You Can Be Addicted To Carbs, Study Says
A Boston Children’s Hospital research team announced this week that eating high-glycemic index carbohydrates, or highly processed carbs like white breads and potatoes, can trigger addictive tendencies in the brain.
According to the study, eating is regulated by the pleasure centers in the brain, meaning that food addiction is an actual addiction that can be hard to cure. The overweight individuals in the study demonstrated excess hunger after eating highly processed carbs because those carbs stimulated the addictive areas of the brain, which led to more overeating after the fact. Basically, eating processed carbs will make it harder to stop eating once your plate is clean.
In a report, Dr. David Ludwig, the director of the study, discussed the brain chemistry of food addiction:
“Beyond reward and craving, this part of the brain is also linked to substance abuse and dependence, which raises the question as to whether certain foods might be addictive,” says Ludwig.
Ludwig and his colleagues measured blood glucose levels, which are elevated when eating processed carbs, and hunger. They also used MRIs to observe brain activity while the individuals were eating.

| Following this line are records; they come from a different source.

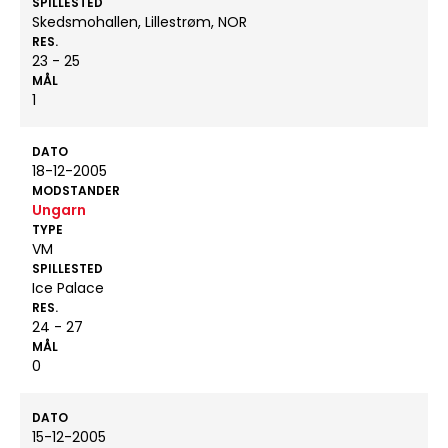
SPILLESTED
Skedsmohallen, Lillestrøm, NOR
RES.
23 - 25
MÅL
1
DATO
18-12-2005
MODSTANDER
Ungarn
TYPE
VM
SPILLESTED
Ice Palace
RES.
24 - 27
MÅL
0
DATO
15-12-2005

According to the report, the researchers followed twelve overweight or obese men:
Twelve overweight or obese men consumed test meals designed as milkshakes with the same calories, taste and sweetness. The two milkshakes were essentially the same; the only difference was that one contained rapidly digesting (high-glycemic index) carbohydrates and the other slowly digesting (low-glycemic index) carbohydrates.

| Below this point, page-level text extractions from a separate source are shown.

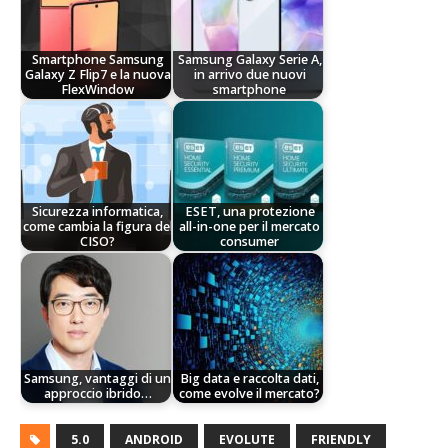
Smartphone Samsung
Samsung Galaxy Serie A,
Galaxy Z Flip7 e la nuova
in arrivo due nuovi
FlexWindow
smartphone
Sicurezza informatica,
ESET, una protezione
come cambia la figura del
all-in-one per il mercato
CISO?
consumer
Samsung, vantaggi di un
Big data e raccolta dati,
approccio ibrido…
come evolve il mercato?
5.0
ANDROID
EVOLUTE
FRIENDLY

After participants consumed the high-glycemic index milkshake, they experienced an initial surge in blood sugar levels, followed by sharp crash four hours later.
Other food studies have looked at patients’ reactions to different types of foods (like cheesecake versus vegetables), but never at the specific chemical substances in the foods. This study, which is the first to look at a specific dietary factor, could mean that researchers can teach people to stop overeating, perhaps eventually solving the problem of obesity.
So how can you use this information to your advantage? Try to eat unprocessed carbs, which are the foods that you can grow yourself and find in nature. These include fruits, vegetables, potatoes, nuts, beans, and seeds, which are usually full of fiber, vitamins, and minerals.
You should avoid processed breakfast cereals, processed white and whole wheat breads (make bread at home instead), and snack foods like potato chips, pretzels, rice cakes, crackers, granola bars, and cookies. You’ll also want to keep your sugar intake in moderation, and avoid french fries and sugary fruit juices.